New Year's Eve 06

I prepare for the night's festivities by getting 13 hours of sleep on the Eve of the Eve. It would have been at least 14, if it weren't for a pesky pug wanting desperately to snuggle up under my legs. What the hell is wrong with you Sammy???

So I drag myself out of bed to join LP at Juan in a Million, home of the enormous Don Juan breakfast taco, a legendary hangover cure. It is surprisingly good, even without the hangover! I wonder if it might be preventative and vow to find out that evening. All in the name of science.

After a grueling day of shopping at Target and the wretched grocery store, it was time to get ready for socializing. I apply caffeine, red nail polish and sparkly eye shadow in varying amounts...but after looking through all of the boring stuff in my closet, decide on casual attire. Jeans and a black shirt. Classicly understated. Ready!

First to arrive on the scene are Betty Lou and Kiwi, fresh from a 23 mile bike ride through the hill country. Good LORD! Naturally I, a documented Lazinator, am impressed and horrified at this accomplishment. Biking 23 miles would probably take me a week. And I'd have to get a bike. And, you know, pedal and shit. But Betty Lou and Kiwi describe their day as if it were a fun adventure and not one of Dante's levels of hell. Interesting. Kiwi did share a little altercation he had with the lady at the state park office.

"I just had a couple of questions, but she kept interrupting and telling me that she couldn't understand my language. I WAS SPEAKING ENGLISH!!" Kiwi has a very appealing New Zealand accent, but it took all of us a while to figure out that his vowels don't make the same sounds as our American vowels. Figure out the vowels and you're golden. You can translate New Zealandish right into Texan!

The others soon arrive, bearing even more food and wine.
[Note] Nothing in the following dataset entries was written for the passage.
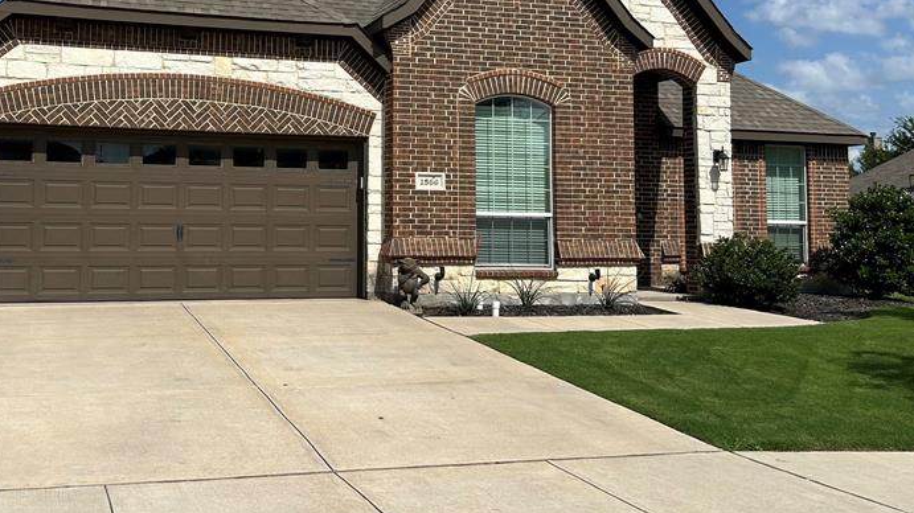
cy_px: 124
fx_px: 1017
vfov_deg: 27.9
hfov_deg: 47.8
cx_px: 331
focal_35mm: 42
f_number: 1.5
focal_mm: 5.7
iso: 50
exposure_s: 1/6579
Oh how I love these people!! We commence eating, drinking and merry-making. I bust out the slang flashcards that Killa Gorilla gave me for Christmas and start quizzing people on their language skillz. Needless to say, my years of working with the youth of America have actually served me well in this respect. Unfortunately I sound like a complete jackass when I break out my street talk. Luckily I don't mind.

Now that we all have food and booze in our bellies and new vocabulary in our brains, it is time to get to partying. LP and I decide to hit Loverboy's New Year's Party, as it promises to be a good time.
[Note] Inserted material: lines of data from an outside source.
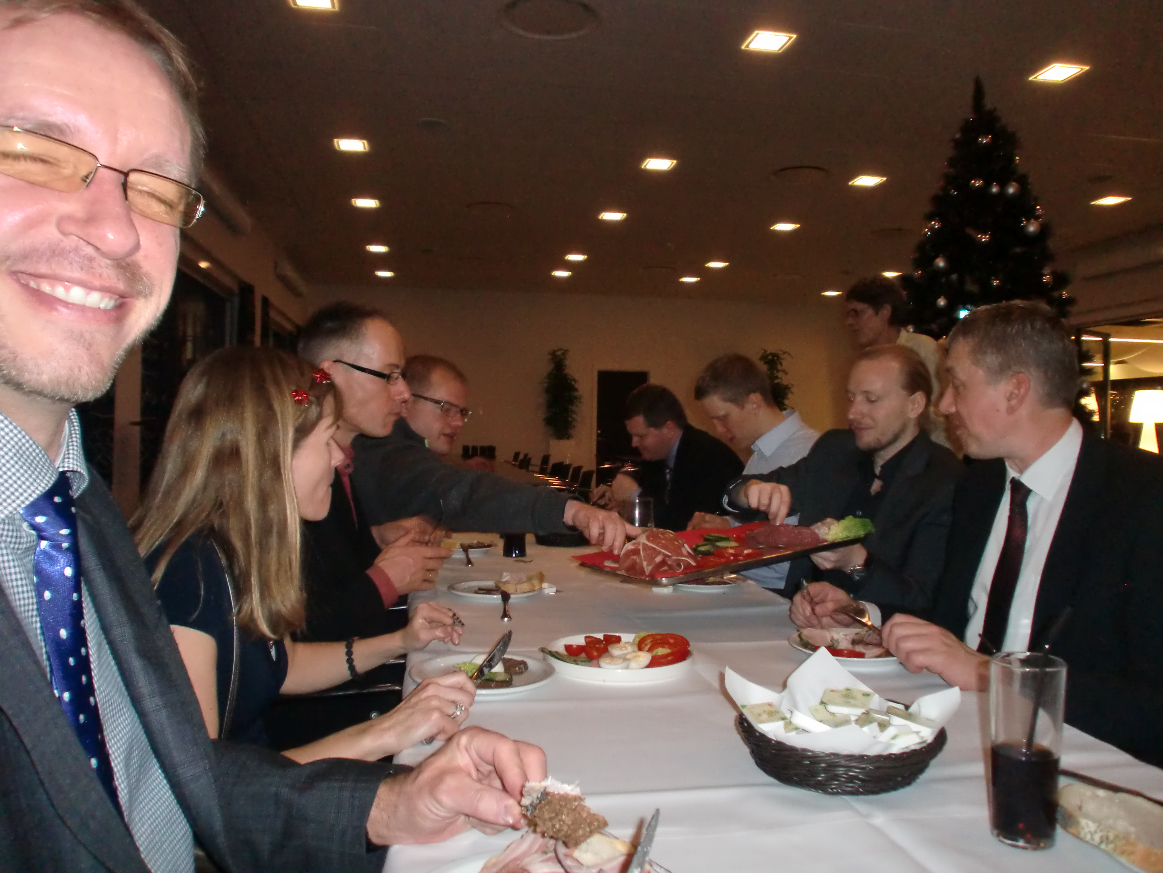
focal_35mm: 26
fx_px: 874
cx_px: 582
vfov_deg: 53.1
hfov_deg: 67.3
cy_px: 436
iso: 400
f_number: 2.6
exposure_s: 1/25
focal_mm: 4.65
Loverboy sure knows how to put out a spread. The liquor and snack selection could not be beat! We mingle with guests and find a couple of recent honeymooners who regale us with tales of their trip to Bora Bora. They took a luxury cruise and spent their vacation basking in the sun. It sounds totally amazing until the new husband tells us it cost over $25,000. Yikes. It still sounds amazing after that...but amazing in the way that a trip to the moon is amazing. It is no longer in my realm of possibility.

We move on to Loverboy's living room where someone has put Dick Clark's New Year's Rockin' Eve on. Dick Clark looks good and is awfully excited when he tells us that he spent last year re-learning how to talk and walk. He actually sounds pretty good for someone who had a massive stroke. Unfortunately the show is just kind of depressing. Maybe that's because it's clear that it is transitioning into Ryan Seacrest's New Year's Rockin' Eve. Or maybe it's Mariah Carey. Did you know that she had the number one album of the year? I did not, but Seacrest insists that it's true. Mariah's song sounds ok, but she soon starts in with that squeaky/shrieky, agitated dolphin sounding thing that she does and I have to walk away.

I wander to the bathroom where Loverboy has put up a piece of paper for everyone to write down their New Year's resolutions. Hmm....I haven't even thought about my resolutions. How did I get so behind? I resolve to see more movies. My standard resolution. I can't resolve any other stuff this year. I'm busy getting hitched while trying not to go insane.

Finally it is time for the countdown. We prepare by putting on dorky hats, grabbing champagne and roaring out the count to 2006. Wooo!! Happy New Year!!!!!!! I kiss my cute fiance, glug my champagne and light up a sparkler. New Year's multi-tasking!

My phone rings and it's Killa Gorilla! She is at the EastSide party we usually hit. It sounds crazy! She puts NPJ on the line.

"GIGI!!!! Why aren't you here? It's our anniversary!" NPJ and I had a very special New Year's kiss a few years ago. It saved my New Year! Killa Gorilla has presented NPJ with his very own phone, in honor of his nickname. NPJ stands for "No Phone J" in the Gorgeous and Sassy world. Will we have to call him J, now? NO! The sound of "Nippage" is just too appealing.

I get more drunken calls from my sister Zabi and my brother Kid B....who actually leaves me another message later on, as he forgot which sister he talked to earlier. That must have been some party!

I am ready to go at 1AM. Am I finally too old to party like a rock star? Nah. I have a lot ahead of me in '06. I better get my rest.